Betrayed by her family yet bound to obey, Nyx rails against her fate. Still, on her seventeenth birthday, she abandons everything she’s ever known to marry the all-powerful, immortal Ignifex. Her plan? Seduce him, disarm him, and break the nine-hundred-year-old curse he put on her people.

But Ignifex is not at all what Nyx expected. The strangely charming lord beguiles her, and his castle—a shifting maze of magical rooms—enthralls her. As Nyx searches for a way to free her homeland by uncovering Ignifex’s secrets, she finds herself unwillingly drawn to him. But even if she can bring herself to love her sworn enemy, how can she refuse her duty to kill him?

Based on the classic fairy tale Beauty and the Beast, Cruel Beauty is a dazzling love story about our deepest desires and their power to change our destiny.

FORMAT/INFO: Cruel Beauty is 352 pages long and was published in Hardcover on January 28, 2014 via Balzer + Bray.

ANALYSIS: Rosamund Hodge's debut, Cruel Beauty, is a gorgeous YA high fantasy romance. The book is stand-alone, but I can't wait to see what the author does next.

I've said before that I weary of Greek mythology, but, proving to me that no idea is tired by itself if you're doing something sufficiently cool, Rosamund Hodge has adapted and twisted the mythology in fascinating ways.
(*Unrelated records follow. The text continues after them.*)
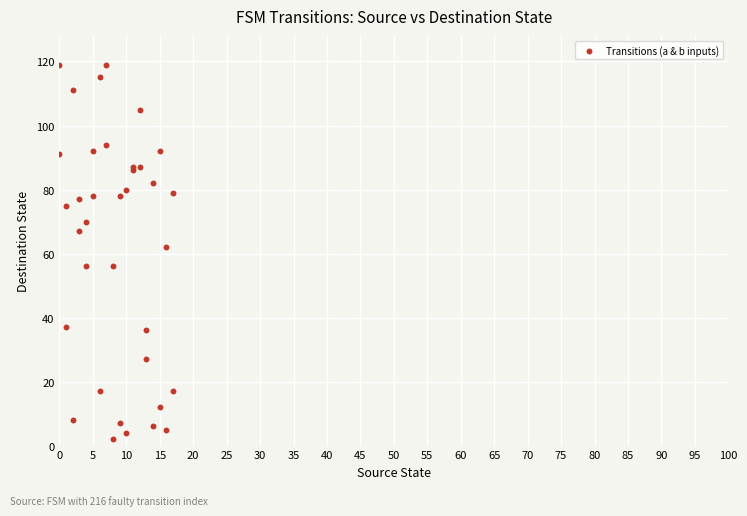

What Y value in the scatter plot is closest to 60?

62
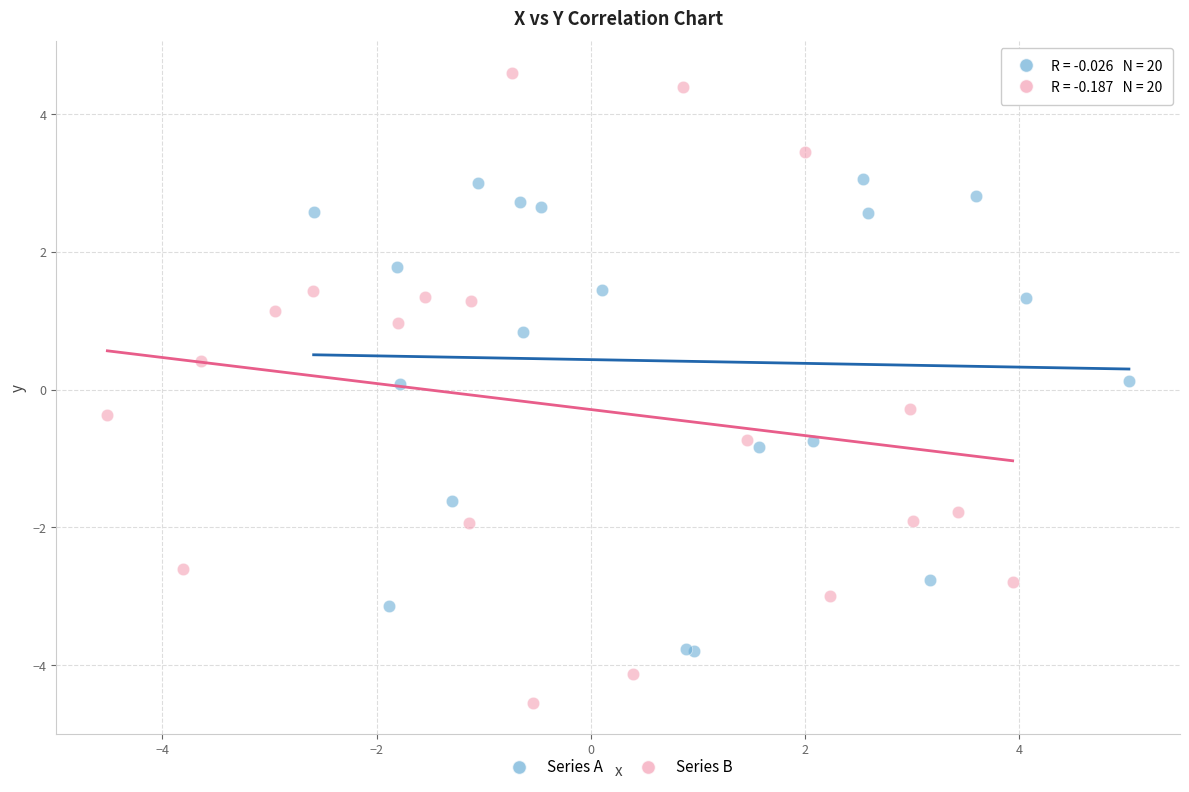

What are all the series names shown in the legend?

Series A, Series B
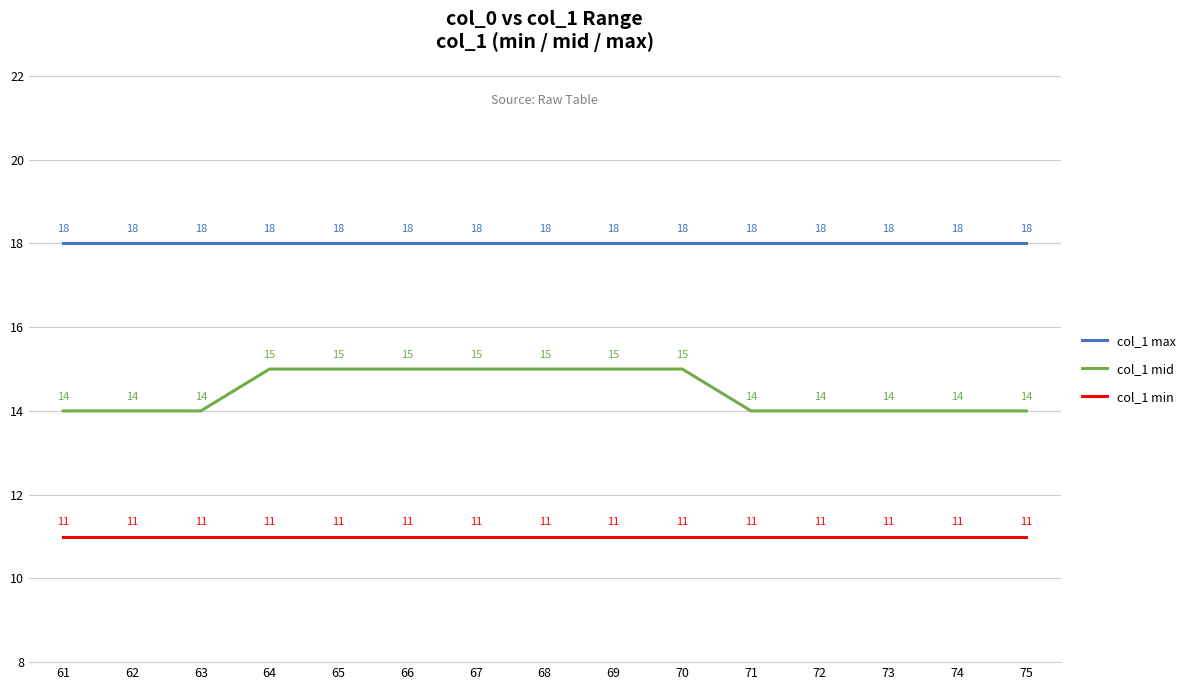

How many lines are shown in the chart?

3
She's also pulled bits of mythology outside of Greek mythology as well as weaving her own inventions through it all, and the structure of this world is cunning and enthralling.

I loved how aware and frank and honest the protagonist Nyx was. But what really drew me to her was her anger. I loved the conflict of reading her try so hard to fit herself both inwardly and outwardly to be “good,” her intellectual determination at odds with her conviction, and that when the anger erupts out of her and she stands unashamedly as herself, she is not reviled. She is beautiful with her anger.

In Cruel Beauty people have “darkness” in them and are still not wastes of humanity. They do horrible things to each other, and yet a little bit of compassion can make all the difference. Not excusing the horrible, but allowing that there is space for both, and that matters.